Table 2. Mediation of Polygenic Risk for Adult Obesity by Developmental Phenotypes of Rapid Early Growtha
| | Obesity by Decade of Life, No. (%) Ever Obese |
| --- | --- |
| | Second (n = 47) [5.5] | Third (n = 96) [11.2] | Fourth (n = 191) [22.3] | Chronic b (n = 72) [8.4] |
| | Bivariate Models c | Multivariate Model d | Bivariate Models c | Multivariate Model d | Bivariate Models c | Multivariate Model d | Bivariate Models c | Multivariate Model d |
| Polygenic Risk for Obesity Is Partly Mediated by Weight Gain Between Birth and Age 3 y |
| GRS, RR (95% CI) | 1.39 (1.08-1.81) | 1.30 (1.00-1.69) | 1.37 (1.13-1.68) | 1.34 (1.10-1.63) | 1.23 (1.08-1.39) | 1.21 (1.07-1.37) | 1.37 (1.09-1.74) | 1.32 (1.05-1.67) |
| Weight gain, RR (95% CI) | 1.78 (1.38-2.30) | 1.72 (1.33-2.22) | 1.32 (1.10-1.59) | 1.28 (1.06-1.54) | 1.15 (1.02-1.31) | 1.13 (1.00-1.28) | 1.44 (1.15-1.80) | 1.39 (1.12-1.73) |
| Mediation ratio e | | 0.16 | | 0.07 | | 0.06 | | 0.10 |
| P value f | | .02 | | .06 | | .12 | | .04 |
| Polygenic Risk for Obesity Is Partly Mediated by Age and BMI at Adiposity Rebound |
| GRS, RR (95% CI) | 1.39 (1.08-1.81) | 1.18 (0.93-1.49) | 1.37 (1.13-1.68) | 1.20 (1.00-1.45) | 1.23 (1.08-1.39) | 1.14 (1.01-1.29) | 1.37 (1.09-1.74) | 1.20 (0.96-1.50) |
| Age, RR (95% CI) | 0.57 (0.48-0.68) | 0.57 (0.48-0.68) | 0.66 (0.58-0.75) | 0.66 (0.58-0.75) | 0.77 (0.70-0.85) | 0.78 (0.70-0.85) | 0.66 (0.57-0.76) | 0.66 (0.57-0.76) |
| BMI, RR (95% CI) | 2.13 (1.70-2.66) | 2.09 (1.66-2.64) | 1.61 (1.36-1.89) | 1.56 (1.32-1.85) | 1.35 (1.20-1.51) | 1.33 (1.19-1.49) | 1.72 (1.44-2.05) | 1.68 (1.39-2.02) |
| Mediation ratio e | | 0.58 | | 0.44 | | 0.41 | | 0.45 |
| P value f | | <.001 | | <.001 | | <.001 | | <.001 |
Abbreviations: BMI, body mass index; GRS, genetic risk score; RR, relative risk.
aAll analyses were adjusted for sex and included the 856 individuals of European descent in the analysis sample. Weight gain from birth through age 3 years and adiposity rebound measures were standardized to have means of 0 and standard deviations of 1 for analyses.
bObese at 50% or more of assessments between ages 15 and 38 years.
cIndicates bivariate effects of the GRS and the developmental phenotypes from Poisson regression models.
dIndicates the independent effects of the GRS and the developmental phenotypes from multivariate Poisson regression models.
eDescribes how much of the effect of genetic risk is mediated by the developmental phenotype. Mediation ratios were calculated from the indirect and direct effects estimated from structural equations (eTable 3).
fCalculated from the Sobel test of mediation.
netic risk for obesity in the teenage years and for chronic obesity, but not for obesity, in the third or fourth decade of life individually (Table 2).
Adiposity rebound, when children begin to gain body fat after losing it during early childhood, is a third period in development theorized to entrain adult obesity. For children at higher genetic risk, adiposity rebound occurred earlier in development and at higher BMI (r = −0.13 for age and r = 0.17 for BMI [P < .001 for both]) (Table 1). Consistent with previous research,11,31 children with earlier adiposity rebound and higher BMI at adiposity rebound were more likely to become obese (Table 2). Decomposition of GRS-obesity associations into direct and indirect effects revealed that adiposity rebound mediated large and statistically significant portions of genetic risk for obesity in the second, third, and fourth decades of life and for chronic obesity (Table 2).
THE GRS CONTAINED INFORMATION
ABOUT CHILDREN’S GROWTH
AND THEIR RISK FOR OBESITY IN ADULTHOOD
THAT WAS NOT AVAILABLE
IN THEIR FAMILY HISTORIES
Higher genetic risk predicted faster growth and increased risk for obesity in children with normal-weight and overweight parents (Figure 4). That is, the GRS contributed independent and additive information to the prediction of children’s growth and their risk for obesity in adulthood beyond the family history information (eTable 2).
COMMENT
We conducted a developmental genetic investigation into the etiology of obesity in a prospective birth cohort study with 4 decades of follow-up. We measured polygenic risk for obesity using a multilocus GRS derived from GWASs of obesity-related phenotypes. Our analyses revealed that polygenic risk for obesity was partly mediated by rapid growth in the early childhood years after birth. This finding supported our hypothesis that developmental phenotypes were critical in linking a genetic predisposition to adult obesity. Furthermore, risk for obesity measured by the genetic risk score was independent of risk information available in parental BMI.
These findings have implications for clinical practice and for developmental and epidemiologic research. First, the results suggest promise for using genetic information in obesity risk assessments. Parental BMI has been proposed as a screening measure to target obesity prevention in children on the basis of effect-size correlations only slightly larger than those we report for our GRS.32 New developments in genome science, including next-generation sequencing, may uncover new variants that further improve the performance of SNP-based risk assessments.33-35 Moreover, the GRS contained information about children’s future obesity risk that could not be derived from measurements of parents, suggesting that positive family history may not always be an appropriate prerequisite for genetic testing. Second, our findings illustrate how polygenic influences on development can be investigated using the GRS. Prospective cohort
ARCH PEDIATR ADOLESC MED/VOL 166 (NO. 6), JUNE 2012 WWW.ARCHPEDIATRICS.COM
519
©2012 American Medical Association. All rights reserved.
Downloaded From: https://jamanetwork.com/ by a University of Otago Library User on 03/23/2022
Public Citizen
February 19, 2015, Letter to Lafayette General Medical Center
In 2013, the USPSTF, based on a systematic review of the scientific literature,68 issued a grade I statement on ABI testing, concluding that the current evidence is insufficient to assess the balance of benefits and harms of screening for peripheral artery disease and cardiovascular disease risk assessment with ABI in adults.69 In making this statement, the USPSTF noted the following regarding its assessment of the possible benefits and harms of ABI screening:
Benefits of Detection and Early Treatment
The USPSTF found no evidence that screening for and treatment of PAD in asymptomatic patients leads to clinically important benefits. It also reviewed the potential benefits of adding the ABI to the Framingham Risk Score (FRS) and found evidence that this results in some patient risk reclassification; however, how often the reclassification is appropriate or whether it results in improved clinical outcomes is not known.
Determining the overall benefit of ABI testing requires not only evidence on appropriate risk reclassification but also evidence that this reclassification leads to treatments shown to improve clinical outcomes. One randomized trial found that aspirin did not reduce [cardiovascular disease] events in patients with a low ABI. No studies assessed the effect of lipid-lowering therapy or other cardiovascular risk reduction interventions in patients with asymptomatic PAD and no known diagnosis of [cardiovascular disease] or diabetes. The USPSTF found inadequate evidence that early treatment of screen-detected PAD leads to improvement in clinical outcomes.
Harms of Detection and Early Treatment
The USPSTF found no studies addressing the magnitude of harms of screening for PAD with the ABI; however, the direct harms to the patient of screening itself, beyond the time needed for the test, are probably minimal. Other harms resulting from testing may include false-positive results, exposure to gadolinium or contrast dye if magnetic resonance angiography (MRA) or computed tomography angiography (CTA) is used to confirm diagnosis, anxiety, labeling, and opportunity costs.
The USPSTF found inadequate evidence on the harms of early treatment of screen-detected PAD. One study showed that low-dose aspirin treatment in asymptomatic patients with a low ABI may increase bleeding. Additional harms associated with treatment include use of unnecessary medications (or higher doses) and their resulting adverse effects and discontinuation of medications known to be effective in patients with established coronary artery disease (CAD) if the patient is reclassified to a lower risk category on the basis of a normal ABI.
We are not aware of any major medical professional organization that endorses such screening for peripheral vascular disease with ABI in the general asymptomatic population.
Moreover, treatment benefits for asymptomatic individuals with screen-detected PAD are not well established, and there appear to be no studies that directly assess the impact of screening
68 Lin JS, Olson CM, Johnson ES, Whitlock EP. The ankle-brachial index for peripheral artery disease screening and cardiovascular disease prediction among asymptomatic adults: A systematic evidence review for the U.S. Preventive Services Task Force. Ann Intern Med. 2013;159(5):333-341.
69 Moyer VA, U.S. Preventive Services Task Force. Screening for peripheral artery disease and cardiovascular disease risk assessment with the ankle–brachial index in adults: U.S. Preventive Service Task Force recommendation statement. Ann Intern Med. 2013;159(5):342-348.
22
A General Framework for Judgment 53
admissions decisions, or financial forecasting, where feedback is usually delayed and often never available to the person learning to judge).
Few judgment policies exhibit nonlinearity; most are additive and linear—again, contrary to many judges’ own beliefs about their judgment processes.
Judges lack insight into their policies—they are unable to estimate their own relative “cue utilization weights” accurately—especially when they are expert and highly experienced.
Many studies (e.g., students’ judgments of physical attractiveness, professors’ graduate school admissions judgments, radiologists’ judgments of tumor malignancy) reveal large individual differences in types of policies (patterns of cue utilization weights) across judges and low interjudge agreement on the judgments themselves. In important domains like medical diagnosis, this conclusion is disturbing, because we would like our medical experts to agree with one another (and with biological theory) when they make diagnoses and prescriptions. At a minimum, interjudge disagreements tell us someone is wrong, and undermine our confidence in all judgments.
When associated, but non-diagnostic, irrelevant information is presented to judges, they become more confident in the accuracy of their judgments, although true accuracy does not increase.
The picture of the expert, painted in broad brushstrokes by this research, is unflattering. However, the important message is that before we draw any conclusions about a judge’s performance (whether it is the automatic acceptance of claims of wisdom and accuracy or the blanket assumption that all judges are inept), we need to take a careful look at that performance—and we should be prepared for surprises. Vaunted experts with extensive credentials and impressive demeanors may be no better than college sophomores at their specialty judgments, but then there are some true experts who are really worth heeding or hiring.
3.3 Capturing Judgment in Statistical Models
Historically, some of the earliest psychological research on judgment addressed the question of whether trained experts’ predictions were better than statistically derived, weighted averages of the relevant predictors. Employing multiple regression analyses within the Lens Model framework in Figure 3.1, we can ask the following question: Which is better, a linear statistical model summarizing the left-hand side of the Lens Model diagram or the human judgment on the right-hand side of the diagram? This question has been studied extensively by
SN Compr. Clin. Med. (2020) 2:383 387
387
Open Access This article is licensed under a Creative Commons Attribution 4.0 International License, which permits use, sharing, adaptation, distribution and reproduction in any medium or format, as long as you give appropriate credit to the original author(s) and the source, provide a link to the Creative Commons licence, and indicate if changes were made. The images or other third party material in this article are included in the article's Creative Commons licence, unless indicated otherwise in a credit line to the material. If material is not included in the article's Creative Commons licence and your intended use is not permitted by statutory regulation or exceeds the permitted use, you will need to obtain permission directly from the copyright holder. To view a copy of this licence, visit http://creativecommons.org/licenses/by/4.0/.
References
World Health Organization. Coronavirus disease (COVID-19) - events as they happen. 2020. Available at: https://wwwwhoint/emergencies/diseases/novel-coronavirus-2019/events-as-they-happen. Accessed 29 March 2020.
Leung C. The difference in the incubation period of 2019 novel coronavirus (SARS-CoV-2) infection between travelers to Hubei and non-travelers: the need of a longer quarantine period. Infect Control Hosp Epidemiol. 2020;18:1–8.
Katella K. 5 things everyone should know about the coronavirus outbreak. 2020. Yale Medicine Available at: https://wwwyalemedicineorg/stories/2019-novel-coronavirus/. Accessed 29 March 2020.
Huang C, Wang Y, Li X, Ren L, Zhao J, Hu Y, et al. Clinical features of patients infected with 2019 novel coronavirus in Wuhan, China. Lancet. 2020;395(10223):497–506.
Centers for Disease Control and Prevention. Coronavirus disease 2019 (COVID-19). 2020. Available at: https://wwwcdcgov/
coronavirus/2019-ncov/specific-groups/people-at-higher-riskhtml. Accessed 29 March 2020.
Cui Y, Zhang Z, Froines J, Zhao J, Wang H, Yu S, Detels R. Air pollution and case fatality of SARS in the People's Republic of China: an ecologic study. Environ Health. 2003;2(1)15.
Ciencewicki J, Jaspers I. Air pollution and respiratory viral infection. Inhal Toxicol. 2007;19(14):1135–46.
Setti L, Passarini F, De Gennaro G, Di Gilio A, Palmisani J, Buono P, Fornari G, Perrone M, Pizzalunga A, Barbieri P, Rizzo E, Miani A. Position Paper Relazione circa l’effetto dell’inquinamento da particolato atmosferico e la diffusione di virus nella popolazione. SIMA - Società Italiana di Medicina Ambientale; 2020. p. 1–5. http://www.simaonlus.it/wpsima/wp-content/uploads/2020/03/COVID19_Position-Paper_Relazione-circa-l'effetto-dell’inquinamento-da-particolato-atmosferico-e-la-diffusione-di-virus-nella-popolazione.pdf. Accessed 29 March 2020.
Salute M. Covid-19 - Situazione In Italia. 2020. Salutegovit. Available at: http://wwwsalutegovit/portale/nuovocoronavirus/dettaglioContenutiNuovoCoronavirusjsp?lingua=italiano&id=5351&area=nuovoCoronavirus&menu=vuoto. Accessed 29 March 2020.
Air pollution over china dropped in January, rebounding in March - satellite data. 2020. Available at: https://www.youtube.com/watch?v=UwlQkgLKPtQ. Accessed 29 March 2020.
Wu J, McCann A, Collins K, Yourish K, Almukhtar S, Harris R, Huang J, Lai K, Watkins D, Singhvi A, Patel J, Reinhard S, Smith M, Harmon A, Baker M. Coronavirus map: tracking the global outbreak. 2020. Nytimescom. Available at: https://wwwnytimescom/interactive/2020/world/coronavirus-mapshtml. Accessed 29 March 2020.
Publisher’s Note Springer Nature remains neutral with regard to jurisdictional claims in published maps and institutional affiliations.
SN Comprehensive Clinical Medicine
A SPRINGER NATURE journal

### Your objective
Begin with the line that has "These findings have" in the listing above and end after the line that has "February 19, 2015, Letter"; output those lines exactly.

### Solution for this problem
These findings have implications for clinical practice and for developmental and epidemiologic research. First, the results suggest promise for using genetic information in obesity risk assessments. Parental BMI has been proposed as a screening measure to target obesity prevention in children on the basis of effect-size correlations only slightly larger than those we report for our GRS.32 New developments in genome science, including next-generation sequencing, may uncover new variants that further improve the performance of SNP-based risk assessments.33-35 Moreover, the GRS contained information about children’s future obesity risk that could not be derived from measurements of parents, suggesting that positive family history may not always be an appropriate prerequisite for genetic testing. Second, our findings illustrate how polygenic influences on development can be investigated using the GRS. Prospective cohort
ARCH PEDIATR ADOLESC MED/VOL 166 (NO. 6), JUNE 2012 WWW.ARCHPEDIATRICS.COM
519
©2012 American Medical Association. All rights reserved.
Downloaded From: https://jamanetwork.com/ by a University of Otago Library User on 03/23/2022
Public Citizen
February 19, 2015, Letter to Lafayette General Medical Center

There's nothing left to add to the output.